Утром Поля ушла на работу, Федос остался дома. Вышел на улицу, сел на лавочку. В деревне, как и вечером, стояла тишина, улица была пуста. В пыли на дороге купались куры, под забором свежо, чисто зеленела молодая трава.
Из переулка вывернулась подвода. На пустых громыхающих бочках сидел светлоголовый мальчишка, крутил над головой бич. Мосластая лошаденка, понурив голову, шла неторопливой рысью. Поравнявшись с Федосом, мальчишка крикнул «Тпррру!» и соскочил с телеги.
— Антошка! — обрадовался Федос встрече с сыном Луки. — Экий ты чумазый, едва признал.
Лицо племянника было в маслянистой грязи. Солидно покашливая, он сказал:
— В тракторной бригаде работаю.
— Что делаешь?
— А вот, кивнул на телегу, горючее вожу. — Рановато впрягли тебя в работу.
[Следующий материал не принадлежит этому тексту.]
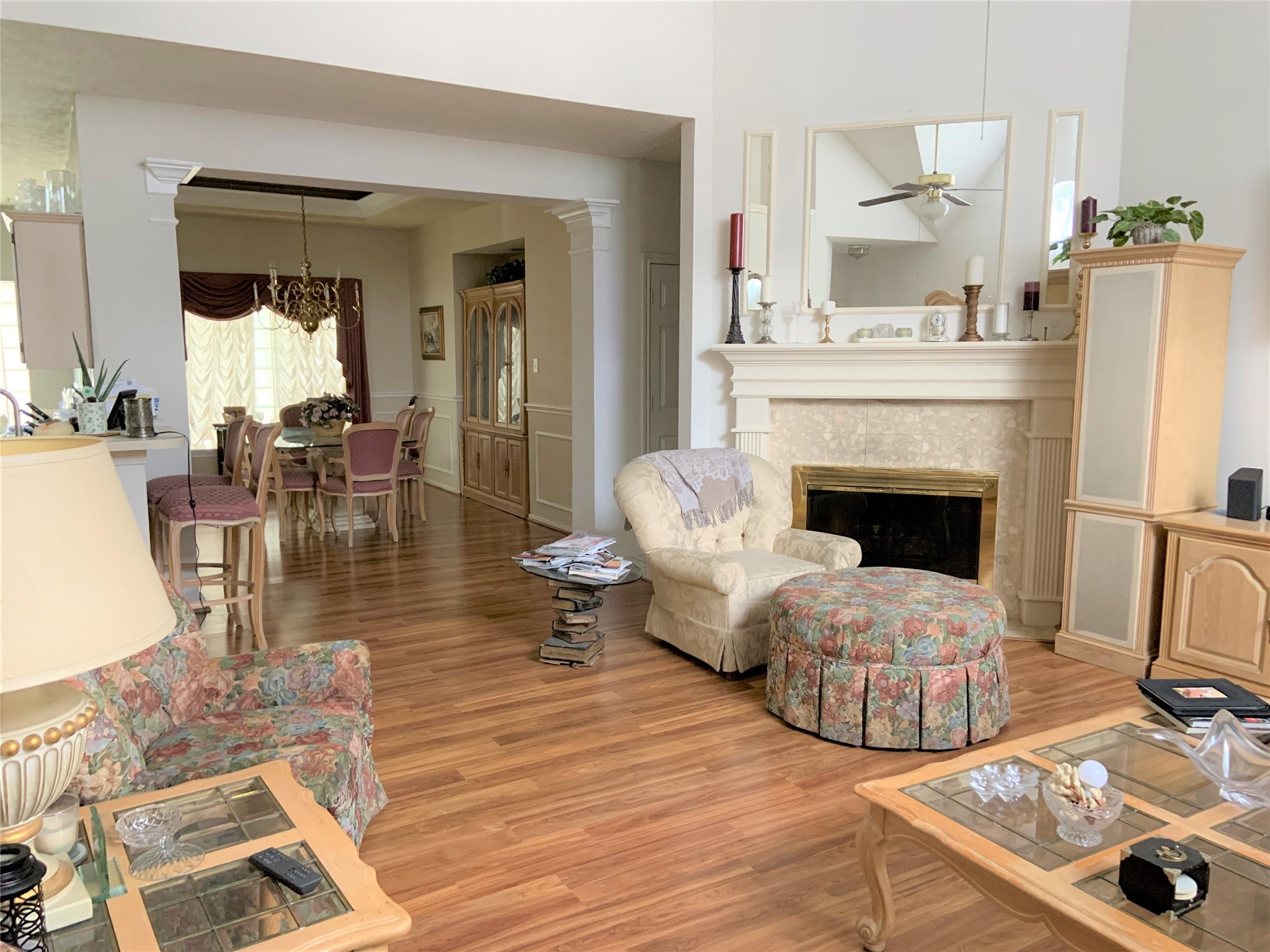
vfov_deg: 53.1
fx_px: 954
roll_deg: +0.1
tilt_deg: -7.2
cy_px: 476
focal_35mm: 26
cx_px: 635
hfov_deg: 67.3
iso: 400
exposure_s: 1/46
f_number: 1.8
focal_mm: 4.25
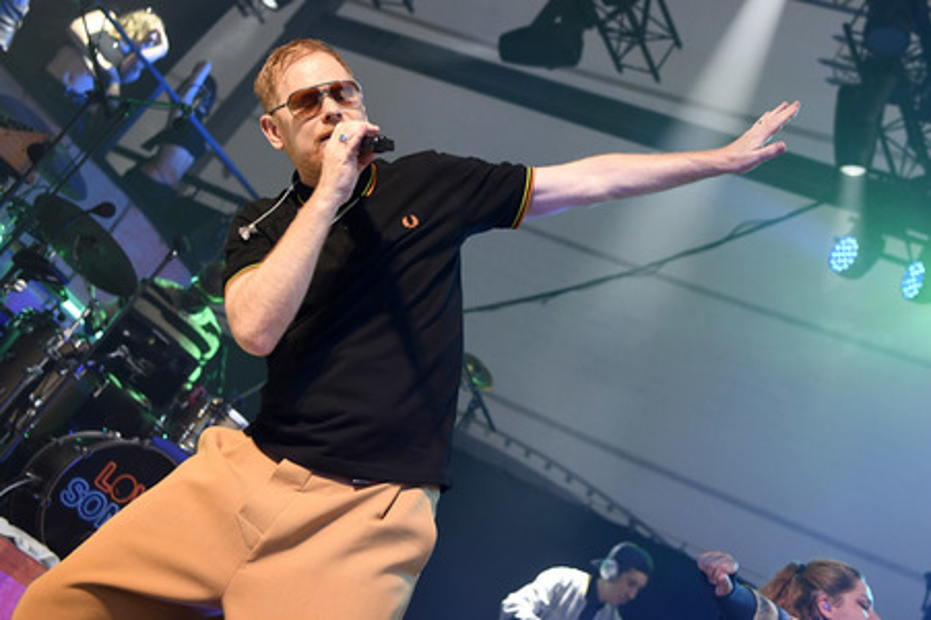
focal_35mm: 38
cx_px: 466
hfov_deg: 50.7
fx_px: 982
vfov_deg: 35.0
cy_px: 310
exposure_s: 1/500
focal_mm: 38
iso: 800
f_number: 3.2
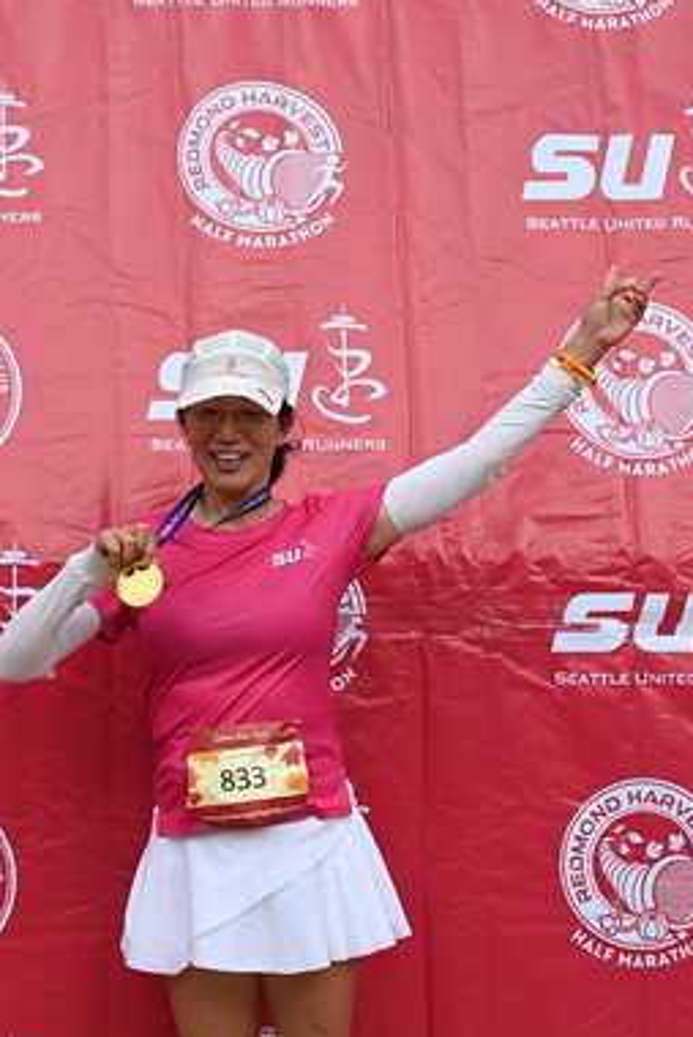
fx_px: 3170
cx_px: 239
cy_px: 639
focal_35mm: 110
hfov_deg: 12.5
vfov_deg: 18.5
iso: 160
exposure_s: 1/250
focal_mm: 76
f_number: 6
— Ничего не рановато. Все наши ребята, как закончилась учеба, работают. Васька Рымаренок прицепщиком, Назарка, Петька и Митька наш бороноволоками.
— Митюху я вчера видел.
— А я на полевом стане ночевал. Сегодня мамка сказала, что ты приехал. Заехал вот…
— Батьке письма пишешь?
— Редко. Совсем мало у меня времени, — по-взрослому ответил Антон.
— Ты сейчас в МТС? Возьми меня.
В МТС Федос пошел в мастерские. Костылял из цеха в цех, почти не встречая знакомых, большинство токарей, слесарей были новые, работали в основном подростки. Они беззастенчиво пялили на него глаза, которые побойчее, заводили разговор. В моторном цехе он неожиданно увидел Дариму. Одетая в великоватый для нее комбинезон, она заворачивала гайки огромным разводным ключом. Уперлась ногами в половицы, налегла всем телом на ключ, на смуглом лице напряжение, маленькие губы плотно сжаты.